Governments do this through legislation, through the criminalising of activity and by seizing the assets of those ill-gotten gains. But they are mostly hamstrung by the extraterritorial nature of most organised cybercrime where gangs operate in countries like Russia, China and North Korea beyond reach.
Business on the other hand has three levers it can pull; technology, education and cooperation.
On the technology front, Gartner estimated last year that worldwide spending on information security and risk management technology and services in 2021 would exceed $150.4 billion.
With cyber security now sitting at the top of the risk registry for many global organisations that’s likely to continue growing. But technology while necessary, is also insufficient, as the success of cybercriminals in growing their share of wallet clearly demonstrates.
Education, both of staff and employees is another critical element in driving up the cost of doing business for cybercriminals, and thus tipping the balance between incentive and disincentive.
Indeed many of the CISOs we spoke to participated in the recent Cyber Live for Safer Internet Day.
According to Westpac's group chief information security officer, Richard Johnson, "Driving awareness also plays a significant role and Westpac supports initiatives like Safer Internet Day to help educate Australians about the importance of being cybersafe, as well as focusing on upskilling our people so we can continue to better support and educate our customers and communities."

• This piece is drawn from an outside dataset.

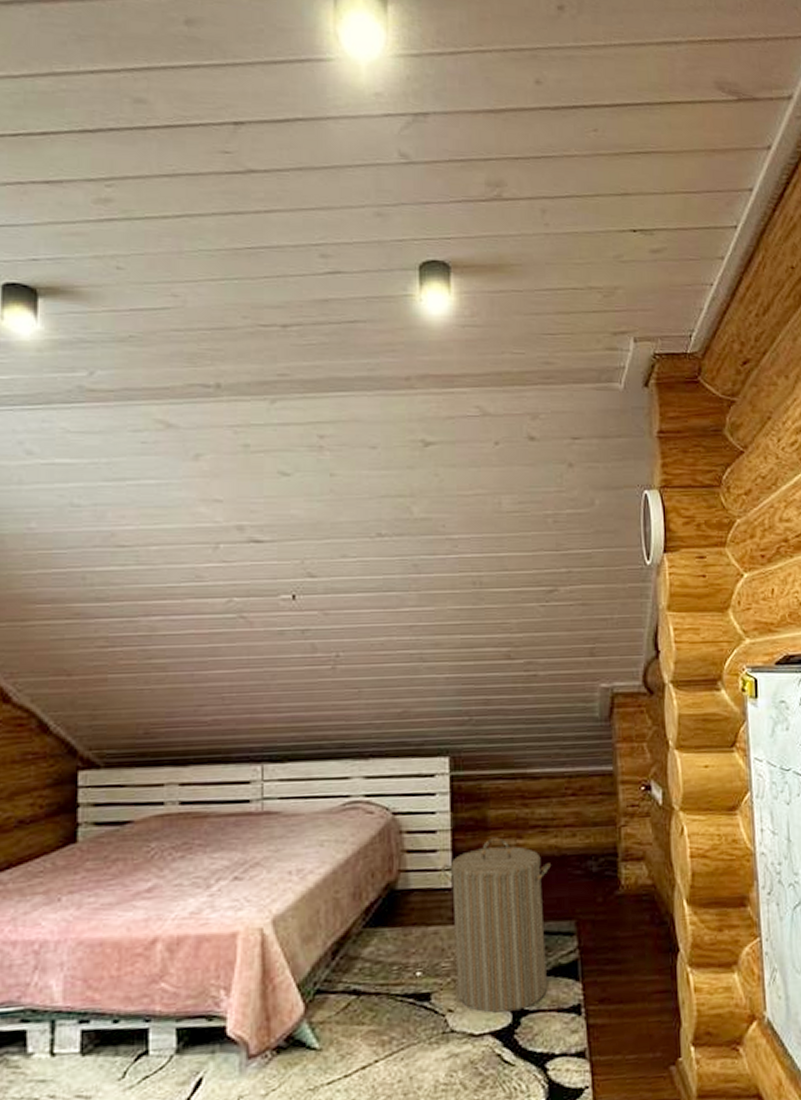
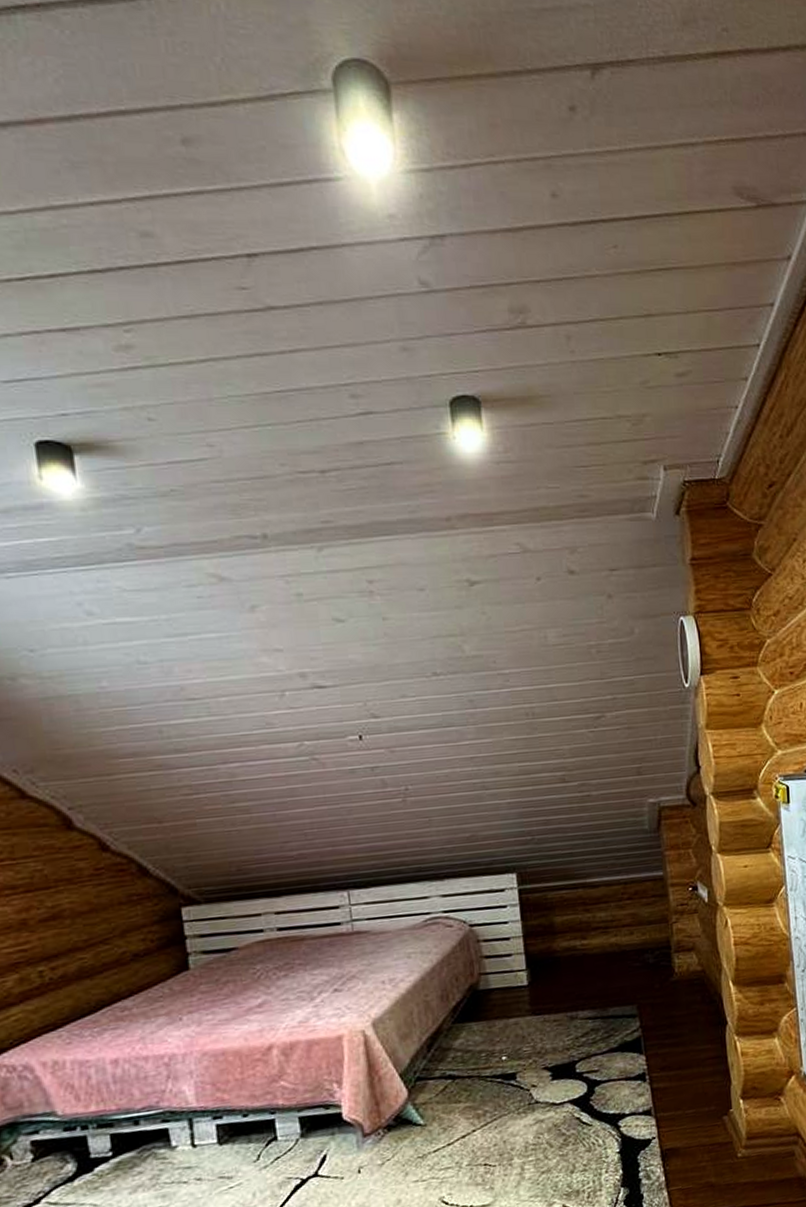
laundry hamper: present [442,837,551,1013] -> none [517,939,616,1086]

NAB’s global chief security officer Sandro Bucchianeri told Digital Nation Australia, “[Cybercrime] is a business. And if they find that your business is too difficult to get into, or they spend too much effort and time and energy on trying to get into your environment, they'll move onto the next thing.
“Banking typically runs a highly sophisticated cybersecurity function. At NAB we specifically invest heavily in securing NAB's customers and colleagues. But again, it's a cat and mouse game. Now some days we are up some days we are down. But we do the best we can — and we also don't do it by ourselves."

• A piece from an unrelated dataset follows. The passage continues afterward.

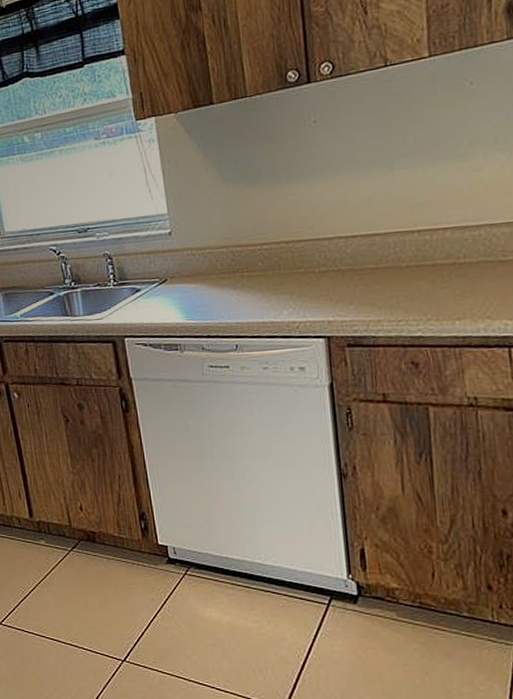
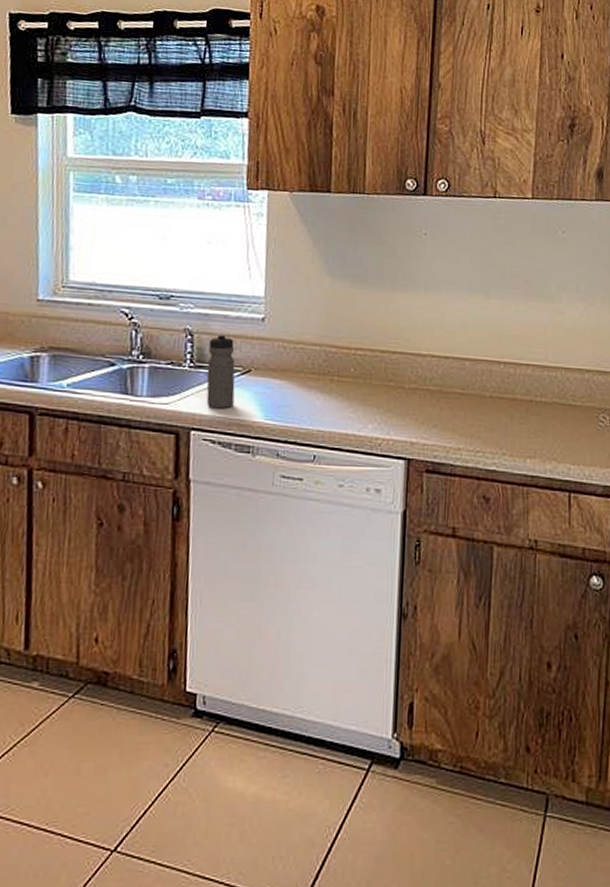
water bottle: none [127,252,157,317] -> present [206,333,236,409]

Collaboration is a critical way that organisations work to disincentivise cybercriminals.
Westpac's Johnson said, “A coordinated and collaborative approach is critical to reducing the impacts of cybercrime, and we continue to work closely with industry peers, government agencies and law enforcement to combat the efforts of fraudsters."

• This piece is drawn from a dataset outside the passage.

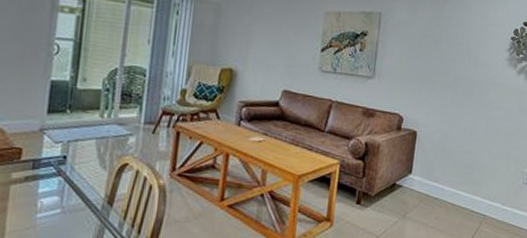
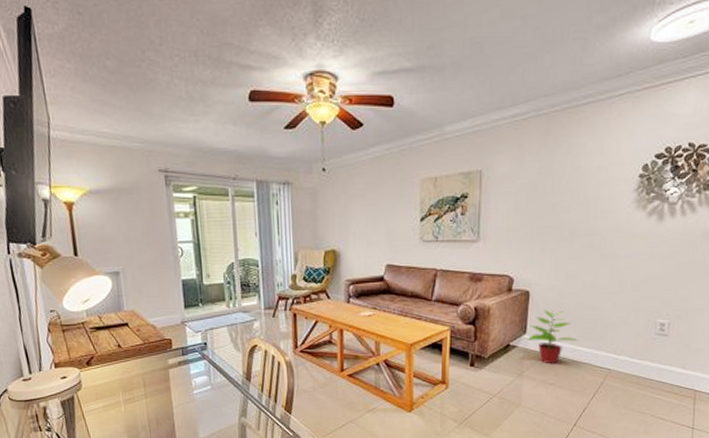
potted plant: none [413,151,457,207] -> present [528,310,578,364]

Likewise, NAB’s Bucchianeri said, “We work closely with law enforcement agencies, including the AFP, the Australian Cyber Security Centre, the ACSC and that includes sharing of threat intelligence."
“It's about collaboration. It's about working together. And working toward the greater good.”
The CISOs we interviewed described their work as a team sport, despite the competitive nature of commerce.
According to BT's Barker, "We can't just say 'well, a win for us is if the opposition doesn't kick any goals', but at the moment because that's how we approach it.
"How do we shift that paradigm? How do we win if we’re always on the back foot? How do we as an industry get on the front foot and how do we advance and how do we kick a goal?"
He said, "We can’t hold back the tide because eventually, the dam wall will break.
“How do we collectively as a community go about attributing cybercrime to an individual or an individual organisation, to enable that necessary deterrent, just like we do it in the physical world with crime?”
In BT’s case as a global telecommunications provider, it's in a position to provide law enforcement around the world with data — within reason.
“We see a significant amount of the world's internet traffic traversing our networks at some point every single day. So we can see a lot of these transactions happening," Barker explained.
“We can't exactly go in and stop it, or open up traffic packets and starting spying on people. But what we do is we take the information that we can see around illegitimate traffic, whether it's coming from a particular individual or a particular source, and then pass that information on to Interpol to give them the tools and the information for them to go and make decisions around law enforcement."